Há quem diga que se trata de uma organização secreta pronta para dominar o mundo. Outros juram, de pé junto, que é uma religião que cultua Satanás… mas afinal, o que é, de fato, a maçonaria? Ela existe em Jaraguá do Sul?

Sim, ela existe no mundo todo. E para entender melhor como funciona e quem faz parte dela, fomos atrás de maçons jaraguaenses para explicar tudo sobre o assunto.

Conversamos com dois mestres maçons, de lojas (grupos) diferentes na cidade: Marco Antonio Piva de Lima, 60 anos, que é consultor jurídico-contábil aposentado, e Amauri Formigari, 46 anos, gerente de marketing. Os dois têm vasta experiência na maçonaria, com 38 e 11 anos, respectivamente.

Segundo eles, a maçonaria é uma entidade filantrópica universalista, humanista, que defende valores como a liberdade, a igualdade, a fraternidade, o aperfeiçoamento moral e os princípios democráticos, dentre outros.

Tem como objetivo reunir pessoas comprometidas com o bem comum e com a defesa das mudanças sociais positivas. Ou seja, é uma instituição ou sociedade - não secreta - que tem a função de escola, visando melhorar o homem através do estudo.

"Os membros buscam a melhoria interior através de estudos filosóficos, procurando ser pessoas cada vez melhores e, assim, influenciar pessoas do seu convívio e tornar a sociedade melhor", explica Formigari.

Mas além de se dedicarem aos estudos, os maçons também defendem a liberdade de pensamento e expressão, e lutam contra qualquer absolutismo. Acreditam que estar em reunião é como um laboratório, onde aperfeiçoam o ser, praticando a fraternidade.

Rosa dos ventos na entrada da sala de reuniões, representando os pontos cardeais, Norte, Sul, Leste e Oeste. | Foto Eduardo Montecino/OCP News

Marco Piva complementa que, mesmo assim, muitas pessoas ainda consideram a prática uma inimiga da religião.

“Isso é uma inverdade. Inclusive, um dos pré-requisitos para entrar na maçonaria é ter a crença em um ser superior. E pode ser Deus ou qualquer outra entidade divina, isso vai da fé da pessoa”, diz.

Eles explicam que os maçons lutam pelo progresso e a evolução do Brasil nos cenários político e econômico, trabalhando juntamente com outras organizações da sociedade civil. Em Jaraguá do Sul, por exemplo, existem maçons em várias entidades e diretorias.

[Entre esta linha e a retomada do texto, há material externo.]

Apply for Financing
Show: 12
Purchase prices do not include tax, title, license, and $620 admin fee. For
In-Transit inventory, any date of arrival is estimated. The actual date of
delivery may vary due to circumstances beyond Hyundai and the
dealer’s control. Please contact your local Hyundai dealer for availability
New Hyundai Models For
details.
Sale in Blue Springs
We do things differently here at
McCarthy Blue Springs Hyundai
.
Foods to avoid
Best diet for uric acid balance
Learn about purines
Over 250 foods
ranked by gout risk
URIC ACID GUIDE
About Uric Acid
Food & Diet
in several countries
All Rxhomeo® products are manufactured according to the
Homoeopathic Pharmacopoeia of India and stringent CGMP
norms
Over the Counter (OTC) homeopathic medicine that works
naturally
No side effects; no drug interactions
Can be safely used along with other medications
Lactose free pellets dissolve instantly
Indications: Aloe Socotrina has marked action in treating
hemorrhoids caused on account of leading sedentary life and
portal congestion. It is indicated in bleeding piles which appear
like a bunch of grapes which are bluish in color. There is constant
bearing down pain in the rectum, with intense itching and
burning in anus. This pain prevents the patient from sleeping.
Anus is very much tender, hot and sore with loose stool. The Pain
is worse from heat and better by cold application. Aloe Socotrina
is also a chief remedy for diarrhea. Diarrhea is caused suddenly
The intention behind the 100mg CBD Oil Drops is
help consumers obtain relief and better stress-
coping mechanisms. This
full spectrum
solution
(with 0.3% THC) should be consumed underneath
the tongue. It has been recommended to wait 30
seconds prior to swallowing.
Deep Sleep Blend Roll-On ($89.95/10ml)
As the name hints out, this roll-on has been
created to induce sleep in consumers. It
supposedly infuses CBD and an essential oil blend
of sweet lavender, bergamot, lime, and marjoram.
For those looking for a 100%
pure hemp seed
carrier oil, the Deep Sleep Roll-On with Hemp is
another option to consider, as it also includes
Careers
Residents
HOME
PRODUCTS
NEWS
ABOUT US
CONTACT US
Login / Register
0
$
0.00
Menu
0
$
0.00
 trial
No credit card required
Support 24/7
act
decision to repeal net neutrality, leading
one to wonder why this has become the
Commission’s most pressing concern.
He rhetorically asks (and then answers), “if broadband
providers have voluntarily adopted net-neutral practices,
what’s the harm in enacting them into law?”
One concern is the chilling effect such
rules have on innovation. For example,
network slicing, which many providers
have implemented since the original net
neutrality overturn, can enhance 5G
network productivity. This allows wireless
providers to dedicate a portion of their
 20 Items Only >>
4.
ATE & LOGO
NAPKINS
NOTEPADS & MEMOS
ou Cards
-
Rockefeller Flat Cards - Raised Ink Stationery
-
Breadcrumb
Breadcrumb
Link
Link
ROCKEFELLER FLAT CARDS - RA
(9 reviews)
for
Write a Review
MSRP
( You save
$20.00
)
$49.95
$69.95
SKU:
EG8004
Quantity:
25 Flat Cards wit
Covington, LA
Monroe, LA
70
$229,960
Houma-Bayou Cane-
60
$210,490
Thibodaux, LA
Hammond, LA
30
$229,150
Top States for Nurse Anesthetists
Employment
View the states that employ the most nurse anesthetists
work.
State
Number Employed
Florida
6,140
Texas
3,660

"Um exemplo é o Observatório Social, que busca ajudar a controlar os gastos públicos. Normalmente é estruturado em conjunto com a maçonaria e isso pode permitir uma melhor gestão financeira da prefeitura", acrescenta Formigari.

Costumes mantidos pela história

A palavra “maçom” vem do francês e significa “pedreiro”. Leva esse nome, pois os primeiros membros eram construtores de catedrais e monumentos. Toda a tradição e os valores, que hoje a maçonaria prega, veio desses homens, na Idade Média, período que se estendeu do século cinco ao 15 (entre os anos 476 e 1453).

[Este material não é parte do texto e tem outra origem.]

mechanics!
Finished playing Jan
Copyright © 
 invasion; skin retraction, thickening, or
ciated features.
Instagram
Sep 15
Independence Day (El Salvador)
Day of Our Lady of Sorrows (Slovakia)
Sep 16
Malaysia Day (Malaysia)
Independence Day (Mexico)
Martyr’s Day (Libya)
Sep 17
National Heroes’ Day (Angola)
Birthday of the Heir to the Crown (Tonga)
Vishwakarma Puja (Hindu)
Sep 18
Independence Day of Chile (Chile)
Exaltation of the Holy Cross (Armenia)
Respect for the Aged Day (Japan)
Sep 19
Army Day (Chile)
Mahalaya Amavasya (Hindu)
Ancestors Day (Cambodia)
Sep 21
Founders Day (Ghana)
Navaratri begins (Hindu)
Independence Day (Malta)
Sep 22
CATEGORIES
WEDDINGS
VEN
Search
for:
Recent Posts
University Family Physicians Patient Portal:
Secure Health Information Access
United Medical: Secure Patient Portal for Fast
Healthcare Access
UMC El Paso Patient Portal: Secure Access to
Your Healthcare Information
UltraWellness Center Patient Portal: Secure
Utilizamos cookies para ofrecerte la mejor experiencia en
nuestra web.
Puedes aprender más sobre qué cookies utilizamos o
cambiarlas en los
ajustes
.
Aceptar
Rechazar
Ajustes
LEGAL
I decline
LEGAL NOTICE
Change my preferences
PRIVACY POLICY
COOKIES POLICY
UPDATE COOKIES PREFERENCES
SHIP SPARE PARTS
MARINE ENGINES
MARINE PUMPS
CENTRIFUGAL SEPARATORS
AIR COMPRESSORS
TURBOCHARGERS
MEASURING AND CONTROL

Nessa época, a construção era uma importante arte, admirada por todos. Os castelos e igrejas famosos que existem pelo mundo foram erguidos na Idade Média, por esses pedreiros, que tinham o segredo das grandes construções. Eles eram considerados uma classe importante naquela sociedade.

Os maçons eram considerados os mestres da construção na Idade Média. | Imagem Divulgação

Esses construtores eram conhecidos como pedreiros livres, justamente por não serem empregados e, sim, autônomos. Mas com a chegada da Idade Moderna (de 1453 a 1789), época das guerras e descobrimentos, os reis passaram a investir em frotas de navios.

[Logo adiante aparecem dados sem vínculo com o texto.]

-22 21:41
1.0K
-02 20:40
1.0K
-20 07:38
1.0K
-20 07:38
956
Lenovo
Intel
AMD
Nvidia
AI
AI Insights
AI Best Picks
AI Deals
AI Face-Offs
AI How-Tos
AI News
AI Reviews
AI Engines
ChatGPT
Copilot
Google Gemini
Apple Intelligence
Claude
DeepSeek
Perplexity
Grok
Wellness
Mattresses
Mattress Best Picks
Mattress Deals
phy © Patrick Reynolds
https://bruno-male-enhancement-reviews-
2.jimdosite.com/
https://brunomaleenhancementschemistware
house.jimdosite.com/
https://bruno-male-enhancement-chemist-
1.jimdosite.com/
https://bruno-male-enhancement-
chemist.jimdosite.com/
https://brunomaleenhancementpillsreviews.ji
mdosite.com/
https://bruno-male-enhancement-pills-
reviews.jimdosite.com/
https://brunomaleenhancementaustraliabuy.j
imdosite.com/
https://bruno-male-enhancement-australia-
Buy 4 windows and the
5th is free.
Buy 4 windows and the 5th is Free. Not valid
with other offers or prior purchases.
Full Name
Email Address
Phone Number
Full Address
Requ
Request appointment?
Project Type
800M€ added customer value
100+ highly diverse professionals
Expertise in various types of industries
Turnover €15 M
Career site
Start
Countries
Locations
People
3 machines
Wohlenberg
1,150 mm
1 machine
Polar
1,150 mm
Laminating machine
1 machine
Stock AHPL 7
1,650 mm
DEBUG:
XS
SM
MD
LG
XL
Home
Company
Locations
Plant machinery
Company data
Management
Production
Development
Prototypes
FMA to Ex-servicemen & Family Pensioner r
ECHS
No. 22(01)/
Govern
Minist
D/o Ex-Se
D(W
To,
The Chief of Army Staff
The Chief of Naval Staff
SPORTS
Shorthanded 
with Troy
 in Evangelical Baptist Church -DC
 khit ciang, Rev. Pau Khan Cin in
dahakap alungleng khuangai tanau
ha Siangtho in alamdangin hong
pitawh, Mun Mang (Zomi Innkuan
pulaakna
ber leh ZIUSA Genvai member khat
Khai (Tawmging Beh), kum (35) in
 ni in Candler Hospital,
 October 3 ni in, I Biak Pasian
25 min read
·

"Nessa época, reis passaram a investir nas guerras e descobrimentos, no mercantilismo, aumento das suas frotas, não tendo mais como investir na construção de castelos, que eram as obras onde esses artistas da construção trabalhavam", explica Piva.

Com o tempo, esses pedreiros não tinham mais onde aplicar as técnicas das grandes construções, e eles foram obrigados a mudar de profissão.

Apesar das mudanças, os grupos continuavam se reunindo para conversar e trocar histórias nas tabernas, onde tinha comida e bebida. Foi uma questão de tempo para o grupo começar a aceitar pessoas de outros conhecimentos e profissões.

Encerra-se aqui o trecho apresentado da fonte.